Hang Power Clean/Snatch
The hang power clean, according to studies, are correlated to sprinting and jumping. While it’s known to increase strength and explosive power, its emphasis on technique makes it a great exercise for football players.
It’s a dynamic movement that requires you to go from the floor to an overhead position in one explosive motion, making it ideal for sports like football. In football, players regularly must quickly reach their top speed and push against other players, which the hang power clean helps you do. It also strengthens your posterior chain muscles, and lower body muscles which help with your explosiveness and agility.
The NFL Combine Bench Press
This exercise requires players to perform as many reps as possible in a 225-pound weight press. This is done to test the player’s strength, and it also gives NFL scouts an understanding of who really excels when it comes to muscular endurance.
The 225-pound bench press is usually performed by offensive linemen, defensive line players and linebackers. These positions are the most physically demanding as they’re required to push, pull and move blockers. Therefore, being able to press this much weight for reps can help players push and resist blockers on the field.
The deadlift is a great exercise for football players, as it strengthens the hamstrings, lower back, upper back and even the core muscles. It also increases your explosiveness as you’re able to rapidly extend your hips at the top of movement.

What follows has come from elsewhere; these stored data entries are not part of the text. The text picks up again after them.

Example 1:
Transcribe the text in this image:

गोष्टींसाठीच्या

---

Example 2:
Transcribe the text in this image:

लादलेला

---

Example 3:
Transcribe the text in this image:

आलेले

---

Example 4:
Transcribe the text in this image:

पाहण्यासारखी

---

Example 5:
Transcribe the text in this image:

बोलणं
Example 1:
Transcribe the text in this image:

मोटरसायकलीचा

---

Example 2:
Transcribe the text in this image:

When you’re on the field, hip explosiveness is necessary to tackle, block and even change direction quickly. Incorporating deadlift variations such as conventional, sumo and rack pulls into your regimen will help you gain a significant advantage over peers who don’t.

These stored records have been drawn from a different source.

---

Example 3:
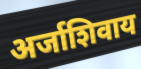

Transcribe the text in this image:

अर्जाशिवाय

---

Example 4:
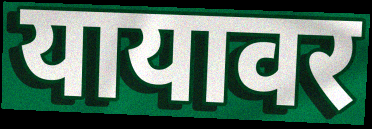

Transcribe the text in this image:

यायावर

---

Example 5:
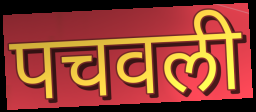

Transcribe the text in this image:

पचवली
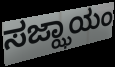
ಸಜ್ಝಾಯಂ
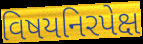
વિષયનિરપેક્ષ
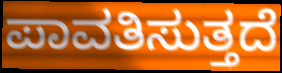
ಪಾವತಿಸುತ್ತದೆ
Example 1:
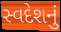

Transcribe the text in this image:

સ્વદેશનું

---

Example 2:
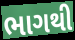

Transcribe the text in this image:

ભાગથી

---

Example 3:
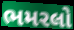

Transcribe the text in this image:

ભમરલો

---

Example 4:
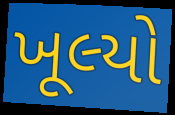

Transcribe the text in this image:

ખૂલ્યો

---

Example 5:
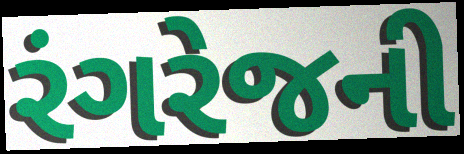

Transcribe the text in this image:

રંગરેજની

The good news is that you can perform the deadlift in any gym worldwide. Just be sure to have proper coaching as the deadlift is a fairly technical exercise.
The Push Press requires players to perform a barbell shoulder press, except with the addition of a jump at the start to push the weight up. Naturally, the stronger the push, the higher and faster the barbell travels. As you’re using your lower and upper body to push the weight, it’s considered an athletic exercise.
In football, strong power can push other players off the line of scrimmage or catch a ball over their shoulder. Therefore, this exercise will help you gain the strength to perform well on the field. According to research, the push press has even higher maximum mean power than the jump squat. Loads of 65%-75% repetition maxes are recommended to increase the most power.
Barbell rows, one arm rows and other back exercises help football players stay strong in their core and back. It trains the traps, rhomboids, and latissimus dorsi which help with shoulder mobility and stability. This is especially important for players on the NFL gridiron who routinely hold off against 300-pound defenders.
In terms of performance, rows help you stay on your feet and hold your ground when blocking or tackling. As the barbell row requires you to stay on your feet as you row, it allows you to build the strength and stability necessary for this purpose. Other than that, rows help develop strong postural muscles and prevent injuries.
Weight training is an important part of any football player’s regimen. It develops strength, muscular endurance, power, and agility across their entire body, all of which is necessary when you’re competing in the NFL. Combining basic exercises such as squats, bench presses, deadlifts and rows with more specific lifts like push press and arm curls will help you stay at the top of your game.
However, these are just the exercises and it will be your programming and form that will help you unlock your peak performance. If you are looking to improve your game, make sure to get advice from an experienced trainer and/or coach who can give you the best guidance on how to take your training up a notch. Good luck!